**What you will do:**
What's needed: every entry, printed exactly, minus the images.

Saved data entries:
******
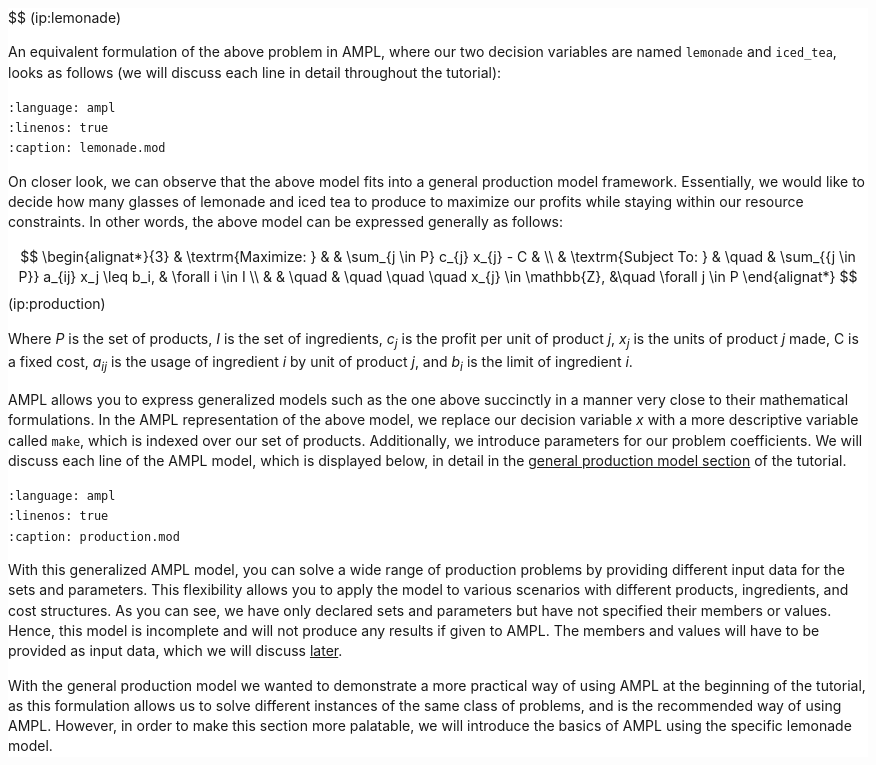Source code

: $$ (ip:lemonade)

An equivalent formulation of the above problem in AMPL, where our two decision variables are named `lemonade` and `iced_tea`, looks as follows (we will discuss each line in detail throughout the tutorial):

```{literalinclude} ampl_files/lemonade.mod
:language: ampl
:linenos: true
:caption: lemonade.mod
```

On closer look, we can observe that the above model fits into a general production model framework. 
Essentially, we would like to decide how many glasses of lemonade and iced tea to produce to maximize our profits while staying within our resource constraints. 
In other words, the above model can be expressed generally as follows:

$$
\begin{alignat*}{3}
    & \textrm{Maximize: }   &       & \sum_{j \in P} c_{j} x_{j} - C                    & \\
    & \textrm{Subject To: } & \quad & \sum_{{j \in P}} a_{ij} x_j \leq b_i,             & \forall i \in I \\
    &                       & \quad & \quad \quad \quad  x_{j} \in \mathbb{Z},          &\quad \forall j \in P
\end{alignat*}
$$ (ip:production)

Where $P$ is the set of products, $I$ is the set of ingredients, $c_j$ is the profit per unit of product $j$, $x_j$ is the units of product $j$ made, C is a fixed cost, $a_{ij}$ is the usage of ingredient $i$ by unit of product $j$, and $b_i$ is the limit of ingredient $i$.

AMPL allows you to express generalized models such as the one above succinctly in a manner very close to their mathematical formulations.
In the AMPL representation of the above model, we replace our decision variable $x$ with a more descriptive variable called `make`, which is indexed over our set of products. 
Additionally, we introduce parameters for our problem coefficients. 
We will discuss each line of the AMPL model, which is displayed below, in detail in the [general production model section](modeling_and_data.md) of the tutorial.

```{literalinclude} ampl_files/production.mod
:language: ampl
:linenos: true
:caption: production.mod
```

With this generalized AMPL model, you can solve a wide range of production problems by providing different input data for the sets and parameters.
This flexibility allows you to apply the model to various scenarios with different products, ingredients, and cost structures.
As you can see, we have only declared sets and parameters but have not specified their members or values. 
Hence, this model is incomplete and will not produce any results if given to AMPL.
The members and values will have to be provided as input data, which we will discuss [later](#specifying-data).

With the general production model we wanted to demonstrate a more practical way of using AMPL at the beginning of the tutorial, as this formulation allows us to solve different instances of the same class of problems, and is the recommended way of using AMPL.
However, in order to make this section more palatable, we will introduce the basics of AMPL using the specific lemonade model.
******
**Output below:**
Source code

: $$ (ip:lemonade)

An equivalent formulation of the above problem in AMPL, where our two decision variables are named `lemonade` and `iced_tea`, looks as follows (we will discuss each line in detail throughout the tutorial):

```{literalinclude} ampl_files/lemonade.mod
:language: ampl
:linenos: true
:caption: lemonade.mod
```

On closer look, we can observe that the above model fits into a general production model framework. 
Essentially, we would like to decide how many glasses of lemonade and iced tea to produce to maximize our profits while staying within our resource constraints. 
In other words, the above model can be expressed generally as follows:

$$
\begin{alignat*}{3}
    & \textrm{Maximize: }   &       & \sum_{j \in P} c_{j} x_{j} - C                    & \\
    & \textrm{Subject To: } & \quad & \sum_{{j \in P}} a_{ij} x_j \leq b_i,             & \forall i \in I \\
    &                       & \quad & \quad \quad \quad  x_{j} \in \mathbb{Z},          &\quad \forall j \in P
\end{alignat*}
$$ (ip:production)

Where $P$ is the set of products, $I$ is the set of ingredients, $c_j$ is the profit per unit of product $j$, $x_j$ is the units of product $j$ made, C is a fixed cost, $a_{ij}$ is the usage of ingredient $i$ by unit of product $j$, and $b_i$ is the limit of ingredient $i$.

AMPL allows you to express generalized models such as the one above succinctly in a manner very close to their mathematical formulations.
In the AMPL representation of the above model, we replace our decision variable $x$ with a more descriptive variable called `make`, which is indexed over our set of products. 
Additionally, we introduce parameters for our problem coefficients. 
We will discuss each line of the AMPL model, which is displayed below, in detail in the [general production model section](modeling_and_data.md) of the tutorial.

```{literalinclude} ampl_files/production.mod
:language: ampl
:linenos: true
:caption: production.mod
```

With this generalized AMPL model, you can solve a wide range of production problems by providing different input data for the sets and parameters.
This flexibility allows you to apply the model to various scenarios with different products, ingredients, and cost structures.
As you can see, we have only declared sets and parameters but have not specified their members or values. 
Hence, this model is incomplete and will not produce any results if given to AMPL.
The members and values will have to be provided as input data, which we will discuss [later](#specifying-data).

With the general production model we wanted to demonstrate a more practical way of using AMPL at the beginning of the tutorial, as this formulation allows us to solve different instances of the same class of problems, and is the recommended way of using AMPL.
However, in order to make this section more palatable, we will introduce the basics of AMPL using the specific lemonade model.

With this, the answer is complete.